A Kentucky Visit From St. Nick

Sitting up in a rainstorm waiting for my husband to get home from his late shift, two nights before Christmas, three days after this rain started…rainonglass text

Two nights before Christmas, when all through the land, rainstorms were pounding; it was getting out of hand. Umbrellas were propped beside the front door, dripping all over Mom’s Christmas-cleaned floor. The children were nestled all snug in their beds, while wind howled outside and rain pounded overhead. And mamma in her Wellies and I in my cap, were bringing in the dogs from one final lap.

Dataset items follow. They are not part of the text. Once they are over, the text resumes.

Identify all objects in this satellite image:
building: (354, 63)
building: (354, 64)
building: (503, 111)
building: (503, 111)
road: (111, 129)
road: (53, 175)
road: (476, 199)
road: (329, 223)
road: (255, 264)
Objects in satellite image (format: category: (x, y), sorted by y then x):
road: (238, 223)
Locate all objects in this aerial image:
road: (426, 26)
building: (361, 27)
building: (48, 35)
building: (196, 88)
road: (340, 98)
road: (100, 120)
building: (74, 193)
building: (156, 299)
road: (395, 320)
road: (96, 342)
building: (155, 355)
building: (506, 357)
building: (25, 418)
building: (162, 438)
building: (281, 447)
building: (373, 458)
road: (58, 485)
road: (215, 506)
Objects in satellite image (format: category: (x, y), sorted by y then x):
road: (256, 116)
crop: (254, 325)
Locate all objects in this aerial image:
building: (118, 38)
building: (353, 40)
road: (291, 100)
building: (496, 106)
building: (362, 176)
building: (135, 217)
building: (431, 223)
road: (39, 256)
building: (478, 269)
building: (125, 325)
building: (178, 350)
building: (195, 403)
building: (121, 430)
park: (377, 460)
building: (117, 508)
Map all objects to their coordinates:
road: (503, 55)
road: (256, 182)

Then out on the lawn there arose such a clatter, we ran to the window to see what was the matter.   There at the window we saw a bright flash, and tore open the shutters and threw up the sash. We had no Christmas snow, but there were quite a few puddles, and there we found eight reindeer in a soggy, tired huddle.

“Why are you here?” I asked a sopping old elf, who stood with a sleigh and shook rain off himself.

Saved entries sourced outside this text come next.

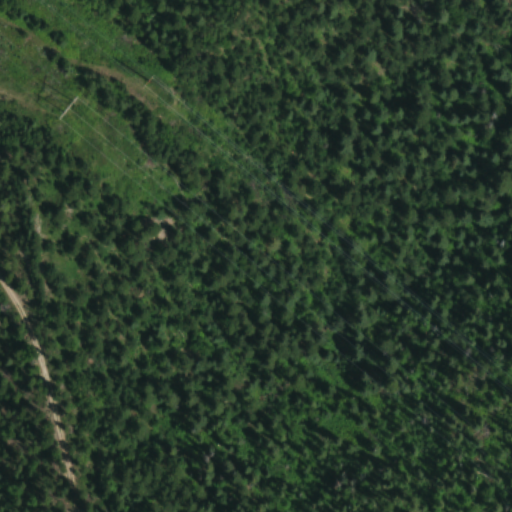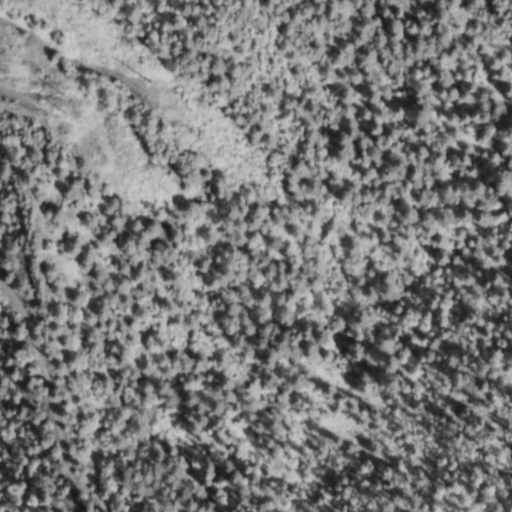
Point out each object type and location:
power tower: (67, 100)
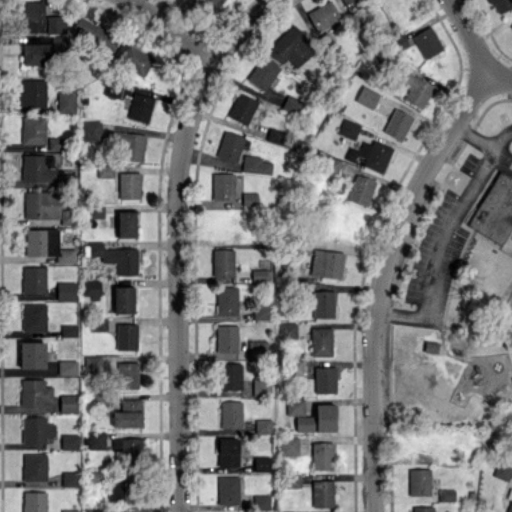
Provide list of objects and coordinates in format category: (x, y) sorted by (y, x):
road: (176, 26)
road: (469, 35)
road: (500, 75)
road: (474, 136)
road: (503, 153)
building: (493, 208)
road: (443, 239)
road: (179, 243)
parking lot: (444, 244)
road: (507, 248)
road: (380, 277)
park: (456, 285)
road: (443, 336)
building: (430, 344)
road: (440, 346)
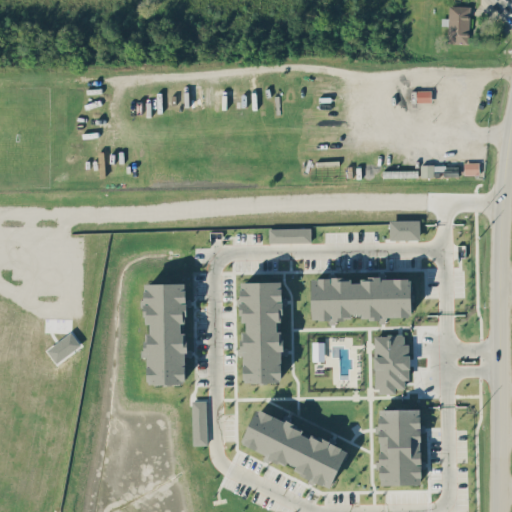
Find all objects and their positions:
road: (504, 7)
building: (458, 24)
road: (265, 67)
road: (413, 75)
building: (423, 95)
road: (474, 135)
building: (427, 169)
building: (401, 173)
road: (251, 210)
road: (444, 225)
building: (404, 229)
building: (290, 234)
road: (507, 280)
building: (361, 297)
road: (501, 315)
building: (262, 330)
building: (166, 331)
building: (318, 350)
road: (445, 357)
road: (493, 358)
building: (391, 362)
road: (211, 379)
building: (199, 422)
building: (400, 445)
building: (294, 446)
road: (505, 489)
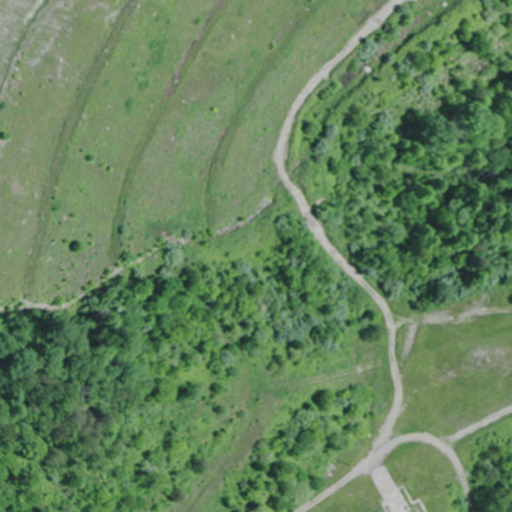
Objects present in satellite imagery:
building: (401, 505)
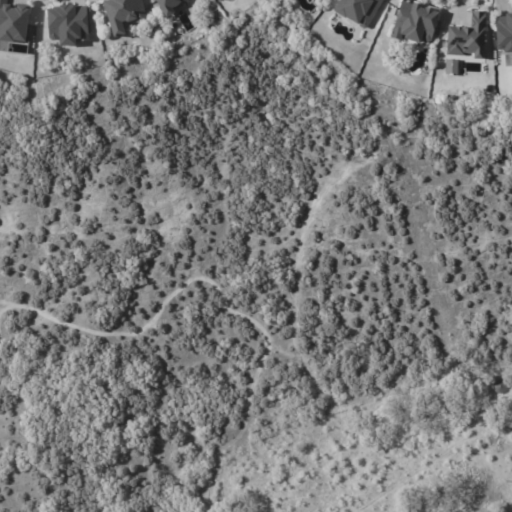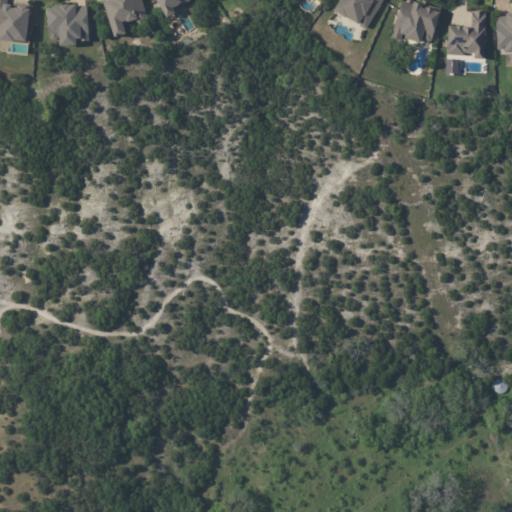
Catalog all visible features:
building: (167, 5)
building: (167, 6)
building: (356, 10)
building: (357, 10)
building: (122, 13)
building: (120, 15)
building: (13, 21)
building: (414, 21)
building: (414, 22)
building: (12, 23)
building: (67, 24)
building: (67, 26)
building: (503, 31)
building: (467, 35)
building: (502, 35)
building: (467, 37)
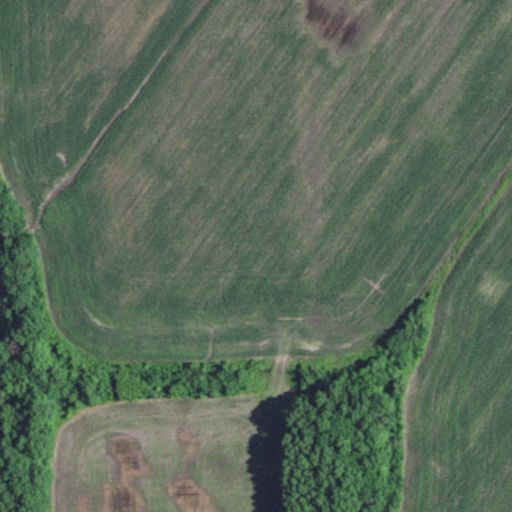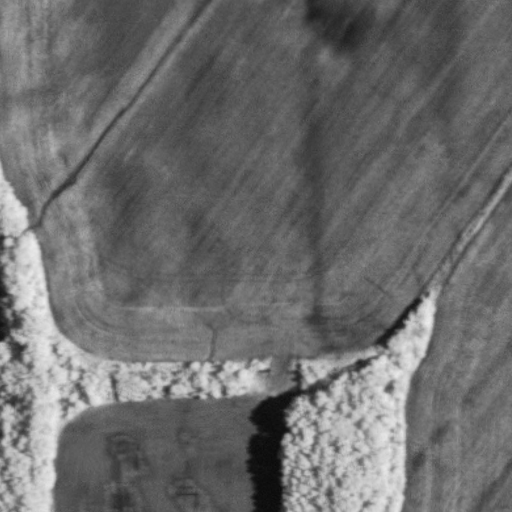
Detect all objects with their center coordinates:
crop: (249, 170)
crop: (462, 383)
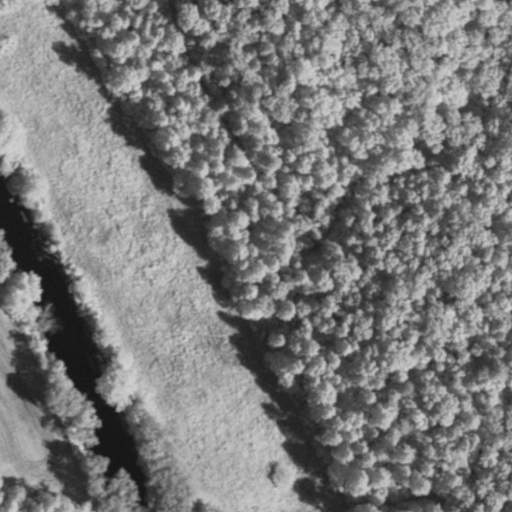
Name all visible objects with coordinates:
river: (65, 386)
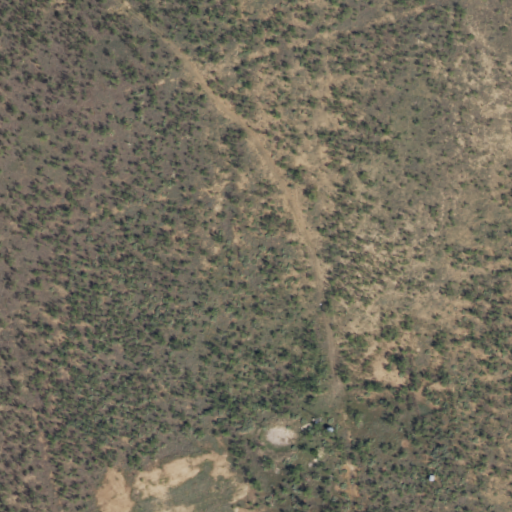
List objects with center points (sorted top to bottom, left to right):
road: (309, 217)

“Trial run,” he said sadly, “but we didn’t count on the storm. Now we’re trapped in your back yard and can’t get into flying form.”

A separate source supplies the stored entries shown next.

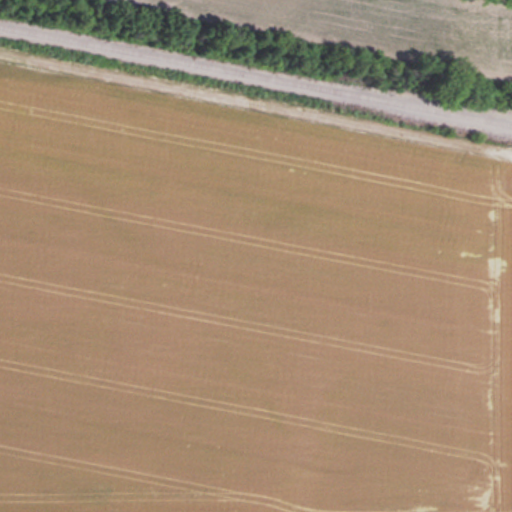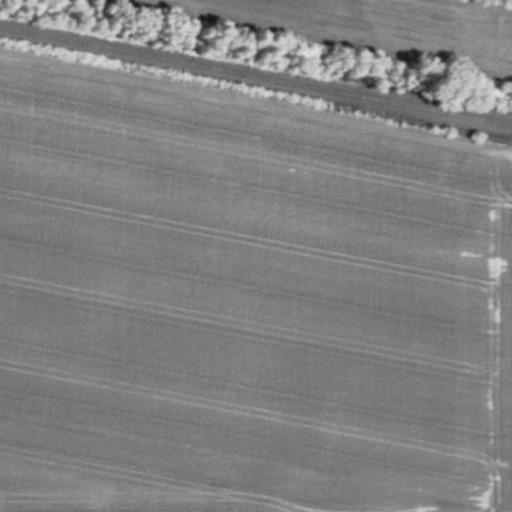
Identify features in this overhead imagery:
railway: (256, 75)
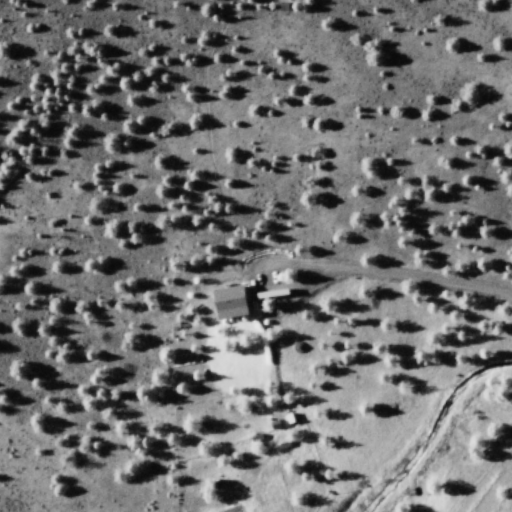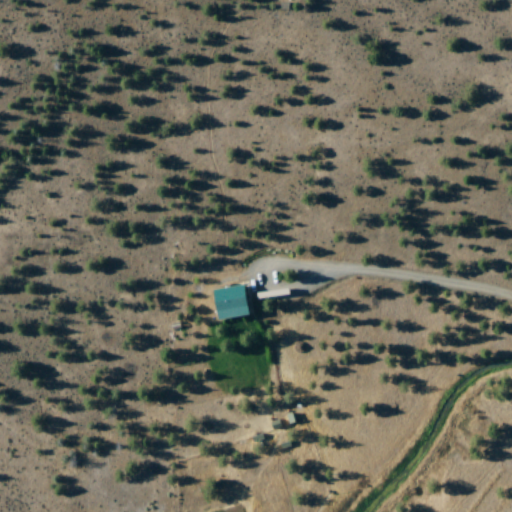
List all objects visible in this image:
building: (230, 303)
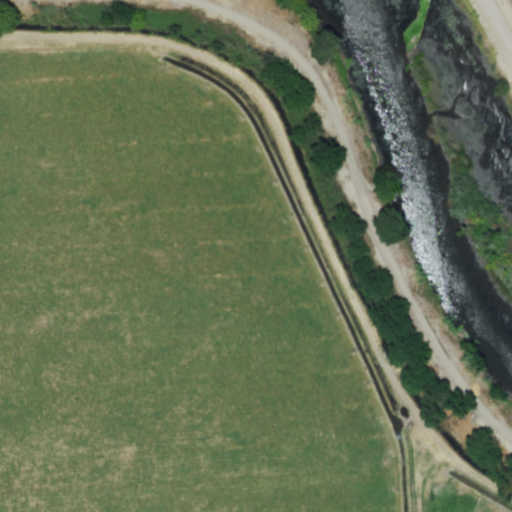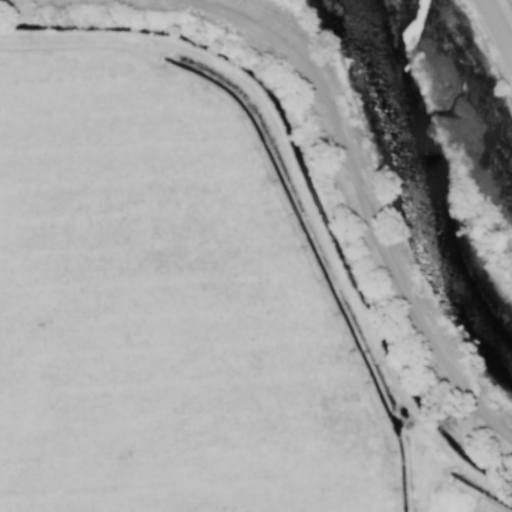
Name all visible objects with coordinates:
river: (405, 55)
road: (297, 192)
road: (378, 217)
river: (445, 230)
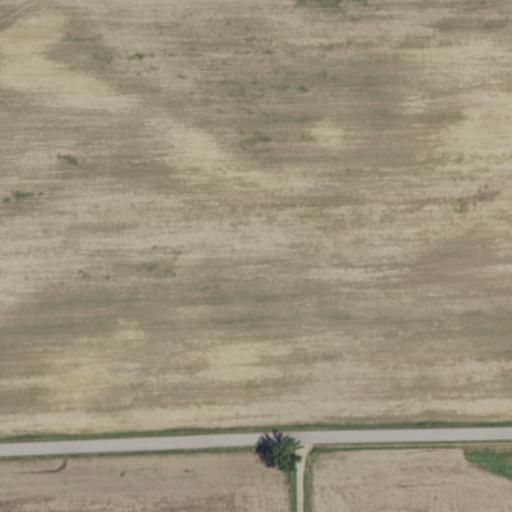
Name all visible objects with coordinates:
road: (255, 442)
road: (307, 476)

For a moment we stared and didn’t know what to do, and then my so-clever wife suggested the canoe. Nick laughed in that moment, his eyes—how they twinkled. His dimples, how merry! His cheeks were like roses, his nose like a cherry. His red hat and gloves, they dripped with the rain, and water ran down his beard like it headed down a drain.

“I’ll be back for this,” he called as he unhitched the sleigh and hitched up the deer to the boat the same way. “If you worry about your neighbors, you’ve got nothing to fear. By morning you won’t even know I was here.”

He sprang to the canoe and gave his team a whistle, and away they all flew like the down of a thistle. But I heard him exclaim as he hit the dark mist, “Kentucky in the winter—I will never get the gist.”